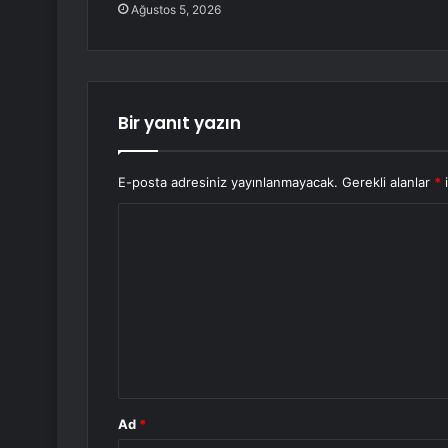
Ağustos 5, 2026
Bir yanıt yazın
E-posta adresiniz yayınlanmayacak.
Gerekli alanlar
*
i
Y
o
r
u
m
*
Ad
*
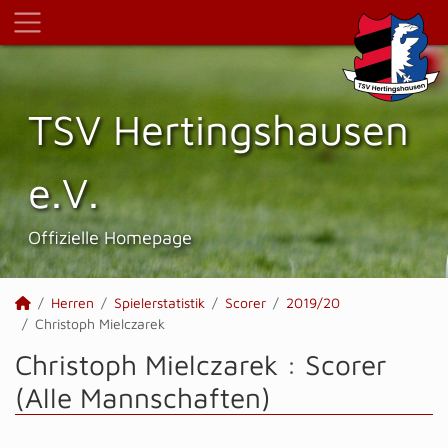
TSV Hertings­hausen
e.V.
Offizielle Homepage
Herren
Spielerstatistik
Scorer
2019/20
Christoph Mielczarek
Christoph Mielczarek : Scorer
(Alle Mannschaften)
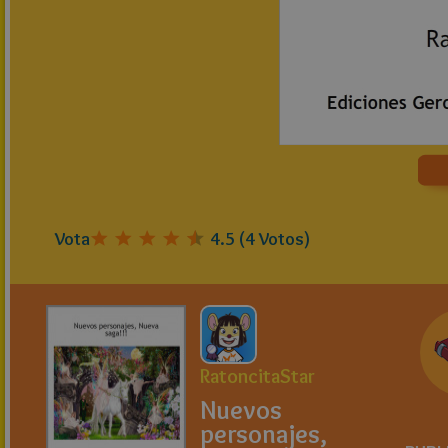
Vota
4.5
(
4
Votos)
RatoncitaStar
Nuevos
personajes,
* * *
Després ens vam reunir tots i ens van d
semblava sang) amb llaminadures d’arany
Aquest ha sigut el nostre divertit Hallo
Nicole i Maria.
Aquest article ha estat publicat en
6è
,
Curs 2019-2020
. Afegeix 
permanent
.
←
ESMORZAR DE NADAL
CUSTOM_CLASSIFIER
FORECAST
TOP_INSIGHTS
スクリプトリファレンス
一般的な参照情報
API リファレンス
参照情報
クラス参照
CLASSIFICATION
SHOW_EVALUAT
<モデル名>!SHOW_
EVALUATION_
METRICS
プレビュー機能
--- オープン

● Activity: If a line in the entries above contains "Scorer", report it.

● Exercise result:
Scorer
Christoph Mielczarek : Scorer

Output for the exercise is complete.